Stumped converting loop to purrr

chris.prener · October 8, 2018, 12:03am

I have a package under development that includes an initial workflow for importing up to 12 .csv files at a time using purrr::map(), validating each of them, and then creating a tibble of the validation results. The number of .csv files is not predictable except that it is 2 <= files <= 12.

I've created a reprex below that implements a very simple version of this process (while also creating some sample data). The workflow itself is rather complex, but I've tried to distill it down here as best I can.

The reprex:

Creates two sample data frames named a and b
Writes both to a temporary .csv file
Imports them both back into the session using map() to simulate the actual workflow
Names the first list item (a) red and the second list item (b) blue.
Creates a simple validation function.
Uses map() to apply the validation function to both a and b.
Prints the validation results.

Herein lies the challenge - I want to take the name of each list item (i.e. red and blue) and add them as observations in the validation results. I have the process down as a for loop, which is the last step in the reprex before I print the type of output I ultimately want to create. I cannot for the life of me figure out how to do this final step (of writing list names in as observations) with purrr as opposed to with the loop. Any suggestions would be greatly appreciated!

# load packages
suppressMessages(library(dplyr))
library(purrr)
library(readr)

# create data
a <- data.frame(
  id = c(1, 2, 3, 4, 5),
  group = c("red", "red", "red", "red", "red"),
  outcome = c(TRUE, FALSE, FALSE, TRUE, FALSE),
  stringsAsFactors = FALSE
)

b <- data.frame(
  id = c(1, 2, 3, 4, 5),
  group = c("blue", "blue", "blue", "blue", "blue"),
  outcome = c(FALSE, TRUE, FALSE, TRUE, TRUE),
  stringsAsFactors = FALSE
)

# save as csv to tempdir
a_file <- tempfile(pattern = "", fileext = ".csv")
write_csv(a, path = a_file)

b_file <- tempfile(pattern = "", fileext = ".csv")
write_csv(b, path = b_file)

# create list of files
files <- dir(path = tempdir(), pattern = "*.csv")

# combine list of files into single list using map()
files %>%
  map(~ suppressMessages(suppressWarnings(read_csv(file.path(tempdir(), .))))) -> data

# name the two items in data
names(data) <- c("red", "blue")

# validation function
validate <- function(item){
  
  # logic check 1 - does it have 3 cols?
  if (ncol(item) == 3){
    a <- TRUE
  } else {
    a <- FALSE
  }
  
  # logic check 2 - is it a tibble?
  classes <- class(item)
  
  if (classes[1] == "tbl_df"){
    b <- TRUE
  } else {
    b <- FALSE
  }
  
  # concatenate results
  out <- c(a,b)
  
  # return results
  return(out)
  
}

# validate items by iterating over list
data %>%
  purrr::map(validate) -> result

# print results
result
#> $red
#> [1] TRUE TRUE
#> 
#> $blue
#> [1] TRUE TRUE

# add name as observation
for (i in 1:length(result)){
  
  result[[i]] <- c(result[[i]], names(result[i]))

Saved data entries:

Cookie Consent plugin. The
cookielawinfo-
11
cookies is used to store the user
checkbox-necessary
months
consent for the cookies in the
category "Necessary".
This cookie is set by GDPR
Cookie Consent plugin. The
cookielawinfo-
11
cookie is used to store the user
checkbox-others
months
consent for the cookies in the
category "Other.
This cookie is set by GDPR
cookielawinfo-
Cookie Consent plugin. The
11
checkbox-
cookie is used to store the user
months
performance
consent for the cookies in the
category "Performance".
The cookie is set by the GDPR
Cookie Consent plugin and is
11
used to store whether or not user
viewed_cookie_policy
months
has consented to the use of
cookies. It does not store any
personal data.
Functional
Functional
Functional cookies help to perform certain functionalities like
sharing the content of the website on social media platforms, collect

...

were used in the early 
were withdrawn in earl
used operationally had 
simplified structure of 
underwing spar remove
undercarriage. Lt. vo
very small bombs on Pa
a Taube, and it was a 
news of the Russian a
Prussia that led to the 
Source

USING THE INFORMATION —
(1) According to the forum post, how many .csv files can the workflow import at a time?
(2) Reproduce the stretch of the forum post from "chris.prener · October" through "both a and b.", unchanged.

RESPONSES PER TASK —
(1) From 2 to 12 files.

(2)
chris.prener · October 8, 2018, 12:03am

I have a package under development that includes an initial workflow for importing up to 12 .csv files at a time using purrr::map(), validating each of them, and then creating a tibble of the validation results. The number of .csv files is not predictable except that it is 2 <= files <= 12.

I've created a reprex below that implements a very simple version of this process (while also creating some sample data). The workflow itself is rather complex, but I've tried to distill it down here as best I can.

The reprex:

Creates two sample data frames named a and b
Writes both to a temporary .csv file
Imports them both back into the session using map() to simulate the actual workflow
Names the first list item (a) red and the second list item (b) blue.
Creates a simple validation function.
Uses map() to apply the validation function to both a and b.